Toward Conversational Decision Support Systems: Integrating LLMs in the Operations Research Methodology
Mariusz Kaleta
DOI: http://dx.doi.org/10.15439/2025F5420
Citation: Proceedings of the 20th Conference on Computer Science and Intelligence Systems (FedCSIS), M. Bolanowski, M. Ganzha, L. Maciaszek, M. Paprzycki, D. Ślęzak (eds). ACSIS, Vol. 43, pages 165–174 (2025)
Abstract. This paper introduces the concept of Conversational Decision Support Systems (C-DSS)---a novel, agent-based framework that leverages Large Language Models (LLMs) to enhance the Operations Research (OR) methodology. We focus on the modeling and coding stages of decision support systems, where language-based interaction is crucial. The paper evaluates the effectiveness of LLMs in generating mathematical models and AMPL code for a curated set of 20 LP/MILP artifacts.

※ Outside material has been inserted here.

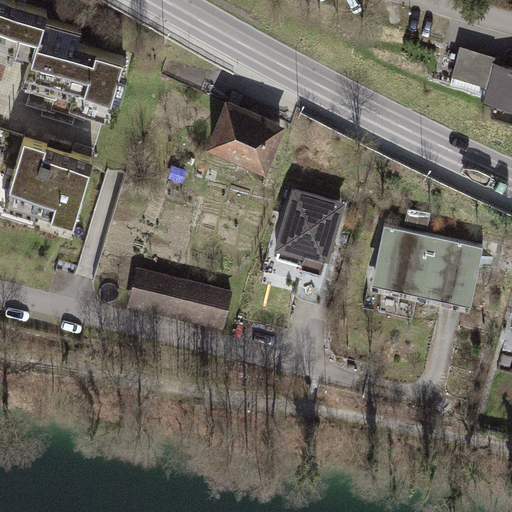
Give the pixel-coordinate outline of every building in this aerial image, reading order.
[(47,9),(14,0),(0,0),(0,60),(13,65),(17,50),(32,55),(23,86),(72,101),(69,111),(104,121),(125,54),(77,40),(81,28),(45,17),(47,9)] [(511,69),(460,53),(451,82),(511,100),(511,69)] [(228,99),(212,137),(265,160),(281,122),(228,99)] [(93,156),(25,136),(6,199),(74,219),(93,156)] [(341,201),(297,188),(281,243),(306,250),(302,263),(321,268),(341,201)] [(483,253),(384,230),(371,283),(471,306),(483,253)] [(230,294),(139,272),(134,292),(226,314),(230,294)]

Four architectural setups are analyzed: a monolithic LLM agent (M/C), its enhancement with a code verifier (M/C+V), agent-based decomposition with RAG-enhanced coding (M+C$^R$+V), and full specialization with RAG-enhanced modeling and coding (M$^R$+C$^R$+V). Experimental results on two benchmark problems reveal that the targeted retrieval-augmented generation technique (RAG) significantly improves performance for complex modeling patterns such as piecewise functions, indicator constraints, and nested logic. We also propose a broader vision of C-DSS as a multi-agent ecosystem---including agents for visualization, explanation, verification, and orchestration---suggesting a path toward more explainable, adaptable, and intelligent decision support systems.